Rachel’s life is perfect. A handsome boyfriend, great friends and the prospect of starting at university in a few weeks means she’s never been happier. But in a single heartbeat her world falls apart forever.
Five years later, Rachel is still struggling to come to terms with the tragedy that changed everything. Returning to her hometown for the first time in years, she finds herself consumed by thoughts of the life that could have been. But when a sudden fall lands her in hospital, Rachel awakes to discover that the life she had dreamed about just might be real after all.
Unable to trust her own memories, Rachel begins to be drawn further into this new world where the man she lost is alive and well but where she is engaged to be married to someone else . . .
FRACTURED is a heart-warming tale of love and second chances which will leave you wondering whether two very different storylines can ever lead to the same happy ending.
Sliding Door is one of my favourite films because of the way it addresses the ‘what if’ element of life we all suffer from. What if I’d managed to get that train? What if I hadn’t gone out that evening? The ideas are endless. So, when I read the summary for Fractured, I couldn’t wait to read it.
Atkins approaches the dual life aspect of the story in a way I hadn’t considered before.

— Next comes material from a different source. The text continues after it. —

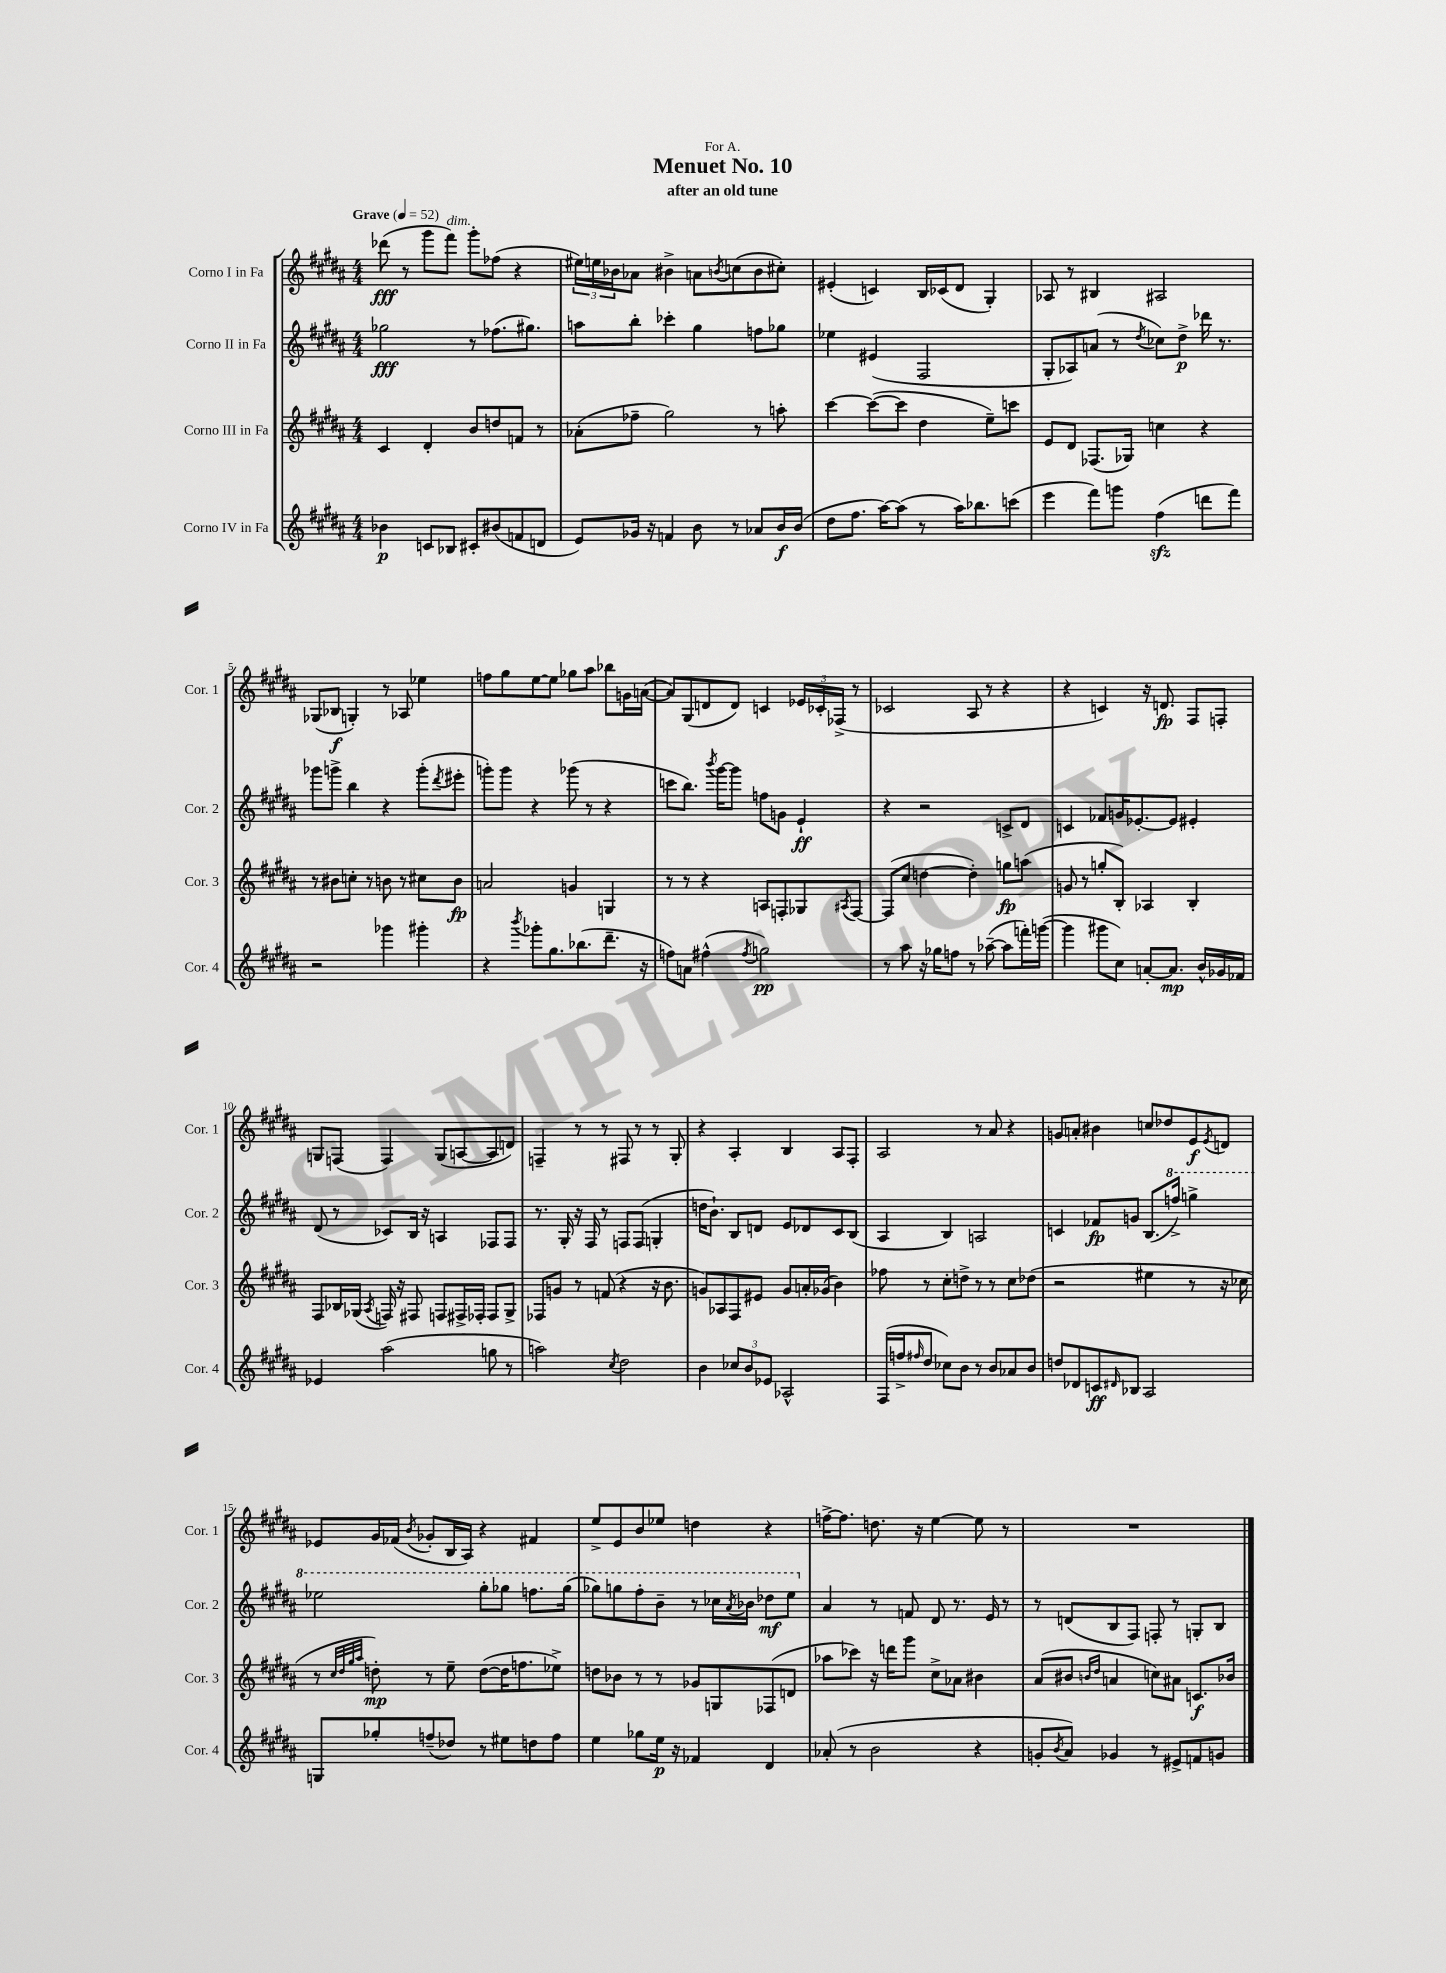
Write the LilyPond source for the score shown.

As I was reading, I kept expecting a very obvious split in time, but it never came. The duality to Rachel’s life is quite subtle, but it’s enough to make her, and some of those around her, think she’s crazy. Why is she with the man she’s with? Why isn’t her dad dying from cancer? Why is her best friend still alive? These are just some of the questions going through her mind.

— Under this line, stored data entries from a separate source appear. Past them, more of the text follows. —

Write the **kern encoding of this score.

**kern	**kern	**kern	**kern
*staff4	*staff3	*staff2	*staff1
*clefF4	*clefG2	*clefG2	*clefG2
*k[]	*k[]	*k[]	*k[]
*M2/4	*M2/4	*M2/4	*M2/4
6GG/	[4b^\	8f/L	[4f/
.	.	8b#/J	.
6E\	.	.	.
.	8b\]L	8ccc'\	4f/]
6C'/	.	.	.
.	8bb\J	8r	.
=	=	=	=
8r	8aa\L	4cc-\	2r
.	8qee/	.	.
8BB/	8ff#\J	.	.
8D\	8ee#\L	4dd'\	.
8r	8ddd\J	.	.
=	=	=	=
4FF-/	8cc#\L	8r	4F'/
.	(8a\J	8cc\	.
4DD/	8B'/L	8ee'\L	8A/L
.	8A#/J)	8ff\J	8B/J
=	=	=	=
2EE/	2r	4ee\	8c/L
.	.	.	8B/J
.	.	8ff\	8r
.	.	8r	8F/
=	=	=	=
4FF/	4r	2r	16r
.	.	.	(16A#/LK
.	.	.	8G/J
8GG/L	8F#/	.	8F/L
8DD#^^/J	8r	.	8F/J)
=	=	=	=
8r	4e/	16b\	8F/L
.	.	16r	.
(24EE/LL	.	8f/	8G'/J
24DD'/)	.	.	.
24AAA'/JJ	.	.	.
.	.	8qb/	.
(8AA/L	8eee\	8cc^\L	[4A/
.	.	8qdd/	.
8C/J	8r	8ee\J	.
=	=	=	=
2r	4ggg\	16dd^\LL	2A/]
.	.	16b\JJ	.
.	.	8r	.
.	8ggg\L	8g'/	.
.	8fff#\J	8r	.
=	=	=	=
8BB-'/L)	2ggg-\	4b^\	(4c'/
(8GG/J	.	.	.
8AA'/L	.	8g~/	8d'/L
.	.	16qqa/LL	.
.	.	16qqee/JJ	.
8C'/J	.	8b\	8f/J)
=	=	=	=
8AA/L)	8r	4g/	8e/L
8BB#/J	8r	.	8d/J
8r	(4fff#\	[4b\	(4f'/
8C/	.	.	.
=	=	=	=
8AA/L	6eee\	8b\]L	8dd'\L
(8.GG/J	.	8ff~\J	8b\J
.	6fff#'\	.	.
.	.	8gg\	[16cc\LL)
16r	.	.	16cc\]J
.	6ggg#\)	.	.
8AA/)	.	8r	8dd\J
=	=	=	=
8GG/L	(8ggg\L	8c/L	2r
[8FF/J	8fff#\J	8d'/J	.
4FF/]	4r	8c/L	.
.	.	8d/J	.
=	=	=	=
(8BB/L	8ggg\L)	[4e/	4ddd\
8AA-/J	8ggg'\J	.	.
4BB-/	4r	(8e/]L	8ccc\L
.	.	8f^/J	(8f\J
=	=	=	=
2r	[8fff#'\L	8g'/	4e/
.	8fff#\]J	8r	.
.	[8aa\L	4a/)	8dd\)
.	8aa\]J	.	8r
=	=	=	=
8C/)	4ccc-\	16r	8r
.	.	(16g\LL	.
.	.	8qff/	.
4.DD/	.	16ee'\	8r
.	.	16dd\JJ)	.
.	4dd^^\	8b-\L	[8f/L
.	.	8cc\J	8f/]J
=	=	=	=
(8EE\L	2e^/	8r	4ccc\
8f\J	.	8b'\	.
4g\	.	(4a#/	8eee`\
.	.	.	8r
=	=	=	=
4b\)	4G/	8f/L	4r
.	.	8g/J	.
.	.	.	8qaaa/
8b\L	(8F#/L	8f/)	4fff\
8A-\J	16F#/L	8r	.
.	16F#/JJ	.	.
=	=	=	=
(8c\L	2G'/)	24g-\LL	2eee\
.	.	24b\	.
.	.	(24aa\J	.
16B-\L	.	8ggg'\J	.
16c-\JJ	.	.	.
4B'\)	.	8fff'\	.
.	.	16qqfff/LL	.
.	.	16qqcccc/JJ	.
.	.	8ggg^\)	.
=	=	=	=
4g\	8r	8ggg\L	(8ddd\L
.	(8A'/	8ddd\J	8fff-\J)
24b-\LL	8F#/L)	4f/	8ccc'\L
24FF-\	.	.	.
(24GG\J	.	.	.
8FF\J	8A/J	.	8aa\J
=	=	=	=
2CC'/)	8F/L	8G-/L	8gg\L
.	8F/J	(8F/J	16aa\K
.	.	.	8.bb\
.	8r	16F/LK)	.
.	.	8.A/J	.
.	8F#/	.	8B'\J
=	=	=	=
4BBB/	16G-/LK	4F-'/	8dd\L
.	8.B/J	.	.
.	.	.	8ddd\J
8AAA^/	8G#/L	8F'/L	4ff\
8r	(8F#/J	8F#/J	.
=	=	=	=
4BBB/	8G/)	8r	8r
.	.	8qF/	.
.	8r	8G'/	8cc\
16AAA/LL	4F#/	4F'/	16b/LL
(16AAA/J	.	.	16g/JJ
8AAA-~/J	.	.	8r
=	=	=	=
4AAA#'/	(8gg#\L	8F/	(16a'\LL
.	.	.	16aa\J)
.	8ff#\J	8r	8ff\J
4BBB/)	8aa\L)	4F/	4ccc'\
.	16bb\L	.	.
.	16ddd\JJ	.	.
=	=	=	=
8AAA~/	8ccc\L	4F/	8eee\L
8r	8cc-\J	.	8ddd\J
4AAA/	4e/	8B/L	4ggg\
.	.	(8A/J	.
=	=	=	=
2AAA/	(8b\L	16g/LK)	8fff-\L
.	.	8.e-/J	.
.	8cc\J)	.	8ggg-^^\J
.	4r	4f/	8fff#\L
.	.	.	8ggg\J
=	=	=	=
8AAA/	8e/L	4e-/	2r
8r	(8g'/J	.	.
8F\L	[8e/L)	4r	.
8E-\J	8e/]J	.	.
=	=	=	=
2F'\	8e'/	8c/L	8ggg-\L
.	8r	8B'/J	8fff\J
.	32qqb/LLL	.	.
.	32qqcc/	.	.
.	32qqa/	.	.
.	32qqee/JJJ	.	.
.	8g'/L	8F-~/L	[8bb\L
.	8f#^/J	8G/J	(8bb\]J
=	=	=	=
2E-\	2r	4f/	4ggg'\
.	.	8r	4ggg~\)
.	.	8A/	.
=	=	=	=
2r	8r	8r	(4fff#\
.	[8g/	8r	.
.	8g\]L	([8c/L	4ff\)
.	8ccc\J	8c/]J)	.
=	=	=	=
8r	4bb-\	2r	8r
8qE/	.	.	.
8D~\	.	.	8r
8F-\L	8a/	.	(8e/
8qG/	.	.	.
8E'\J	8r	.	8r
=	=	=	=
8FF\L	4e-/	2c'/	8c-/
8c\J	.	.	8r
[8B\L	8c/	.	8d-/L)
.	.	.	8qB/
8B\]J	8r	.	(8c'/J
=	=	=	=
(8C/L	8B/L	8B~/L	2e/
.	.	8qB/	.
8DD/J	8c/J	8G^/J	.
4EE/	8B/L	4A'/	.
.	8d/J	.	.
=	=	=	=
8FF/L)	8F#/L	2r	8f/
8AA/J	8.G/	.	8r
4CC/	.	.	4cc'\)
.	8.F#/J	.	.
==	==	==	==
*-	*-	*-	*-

There are other moments that get Rachel, and the reader thinking. Like the mystery of her dad’s aftershave lingering. It’s the little nuances such as this that kept me reading. I needed to know what the hell was going on.
The ending I hadn’t seen coming until I’d seen a spoiler online. I was a bit miffed that the twist had been revealed, but it didn’t ruin my enjoyment of the ending. I admit, I shed a few tears which is always a good thing. There’s nothing better than ripping a visceral and emotional reaction from a reader.

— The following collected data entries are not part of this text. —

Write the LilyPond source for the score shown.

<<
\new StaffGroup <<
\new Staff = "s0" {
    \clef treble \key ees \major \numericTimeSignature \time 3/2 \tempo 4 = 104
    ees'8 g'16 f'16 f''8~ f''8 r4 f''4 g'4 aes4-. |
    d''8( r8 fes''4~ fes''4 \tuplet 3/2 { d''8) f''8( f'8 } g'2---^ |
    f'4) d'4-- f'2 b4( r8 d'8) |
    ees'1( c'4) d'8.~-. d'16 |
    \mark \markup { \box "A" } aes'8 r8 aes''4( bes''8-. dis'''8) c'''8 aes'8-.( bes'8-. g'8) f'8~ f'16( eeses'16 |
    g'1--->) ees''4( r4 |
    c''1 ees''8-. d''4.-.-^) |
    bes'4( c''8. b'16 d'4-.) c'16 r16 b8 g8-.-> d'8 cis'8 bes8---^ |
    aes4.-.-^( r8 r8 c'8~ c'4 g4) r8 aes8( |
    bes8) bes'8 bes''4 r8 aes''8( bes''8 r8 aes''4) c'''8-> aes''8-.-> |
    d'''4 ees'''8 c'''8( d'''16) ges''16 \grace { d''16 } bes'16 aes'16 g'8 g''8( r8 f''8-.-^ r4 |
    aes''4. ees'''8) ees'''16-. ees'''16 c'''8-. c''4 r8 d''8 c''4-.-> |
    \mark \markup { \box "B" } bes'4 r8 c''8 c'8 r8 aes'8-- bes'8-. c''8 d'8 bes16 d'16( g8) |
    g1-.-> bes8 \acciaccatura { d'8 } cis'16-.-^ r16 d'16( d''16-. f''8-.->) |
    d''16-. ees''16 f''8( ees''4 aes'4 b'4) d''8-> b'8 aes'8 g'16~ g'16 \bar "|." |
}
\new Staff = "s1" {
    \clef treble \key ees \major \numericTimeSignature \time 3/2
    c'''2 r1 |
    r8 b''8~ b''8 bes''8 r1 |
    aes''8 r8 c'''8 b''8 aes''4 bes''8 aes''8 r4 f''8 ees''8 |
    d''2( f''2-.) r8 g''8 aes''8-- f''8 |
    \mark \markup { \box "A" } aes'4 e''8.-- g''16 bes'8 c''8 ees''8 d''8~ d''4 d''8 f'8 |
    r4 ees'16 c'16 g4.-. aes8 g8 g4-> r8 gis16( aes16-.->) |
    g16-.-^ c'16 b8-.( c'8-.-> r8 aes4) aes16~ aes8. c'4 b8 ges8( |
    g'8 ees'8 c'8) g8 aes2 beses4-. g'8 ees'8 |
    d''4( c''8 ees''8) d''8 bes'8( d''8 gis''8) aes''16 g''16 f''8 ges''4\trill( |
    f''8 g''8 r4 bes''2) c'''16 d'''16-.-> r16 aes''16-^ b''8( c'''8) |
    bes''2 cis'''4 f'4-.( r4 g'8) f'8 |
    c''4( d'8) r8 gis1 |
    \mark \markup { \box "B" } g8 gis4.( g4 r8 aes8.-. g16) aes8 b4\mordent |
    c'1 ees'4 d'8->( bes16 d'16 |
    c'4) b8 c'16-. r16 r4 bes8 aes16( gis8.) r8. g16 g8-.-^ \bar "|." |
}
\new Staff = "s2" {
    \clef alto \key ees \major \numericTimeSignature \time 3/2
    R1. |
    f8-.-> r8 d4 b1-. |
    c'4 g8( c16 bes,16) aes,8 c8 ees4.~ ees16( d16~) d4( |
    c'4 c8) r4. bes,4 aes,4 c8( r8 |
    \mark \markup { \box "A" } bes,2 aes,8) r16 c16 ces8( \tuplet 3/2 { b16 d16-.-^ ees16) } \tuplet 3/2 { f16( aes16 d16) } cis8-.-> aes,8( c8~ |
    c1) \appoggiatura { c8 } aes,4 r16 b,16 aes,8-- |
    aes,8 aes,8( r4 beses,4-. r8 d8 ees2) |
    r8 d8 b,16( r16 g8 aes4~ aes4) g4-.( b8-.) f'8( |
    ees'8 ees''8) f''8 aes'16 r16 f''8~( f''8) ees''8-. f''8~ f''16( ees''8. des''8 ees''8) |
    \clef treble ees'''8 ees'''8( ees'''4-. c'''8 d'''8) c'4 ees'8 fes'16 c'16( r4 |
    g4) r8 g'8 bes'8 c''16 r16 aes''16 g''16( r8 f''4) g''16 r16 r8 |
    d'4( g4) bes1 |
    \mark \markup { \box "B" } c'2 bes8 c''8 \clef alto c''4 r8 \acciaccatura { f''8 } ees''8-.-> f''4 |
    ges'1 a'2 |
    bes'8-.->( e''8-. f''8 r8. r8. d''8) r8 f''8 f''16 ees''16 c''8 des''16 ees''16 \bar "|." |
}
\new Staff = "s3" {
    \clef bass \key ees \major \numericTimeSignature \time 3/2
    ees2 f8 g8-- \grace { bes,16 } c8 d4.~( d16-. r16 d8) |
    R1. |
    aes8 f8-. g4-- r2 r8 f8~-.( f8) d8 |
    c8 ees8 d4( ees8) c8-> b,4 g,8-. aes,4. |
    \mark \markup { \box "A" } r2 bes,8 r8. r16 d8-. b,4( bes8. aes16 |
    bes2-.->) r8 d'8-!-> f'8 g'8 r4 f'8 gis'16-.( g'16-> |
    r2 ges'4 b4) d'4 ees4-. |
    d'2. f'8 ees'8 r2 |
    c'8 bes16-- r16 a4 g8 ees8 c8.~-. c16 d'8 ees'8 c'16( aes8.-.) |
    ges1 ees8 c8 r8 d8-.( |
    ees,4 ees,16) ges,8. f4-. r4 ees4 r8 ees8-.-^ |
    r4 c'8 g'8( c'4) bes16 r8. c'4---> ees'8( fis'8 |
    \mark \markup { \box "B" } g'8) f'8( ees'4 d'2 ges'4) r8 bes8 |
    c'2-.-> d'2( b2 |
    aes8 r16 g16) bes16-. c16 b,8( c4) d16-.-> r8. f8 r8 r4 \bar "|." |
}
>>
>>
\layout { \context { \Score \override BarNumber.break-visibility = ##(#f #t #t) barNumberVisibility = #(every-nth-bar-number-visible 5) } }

The characters are realistic. There’s nothing worse than, as a reader, all characters being perfect. Atkins has given all of her characters flaws and vices which resonate with the reader. I will admit that the events with Matt were a little obvious and I guessed that would happen, but it wasn’t a bad thing. Chick Lit tends to follow a certain formula which those who read the genre regularly, have come to expect. They know the journey and it’s outcome, but it’s the details that make it enjoyable, and this book certainly was enjoyable.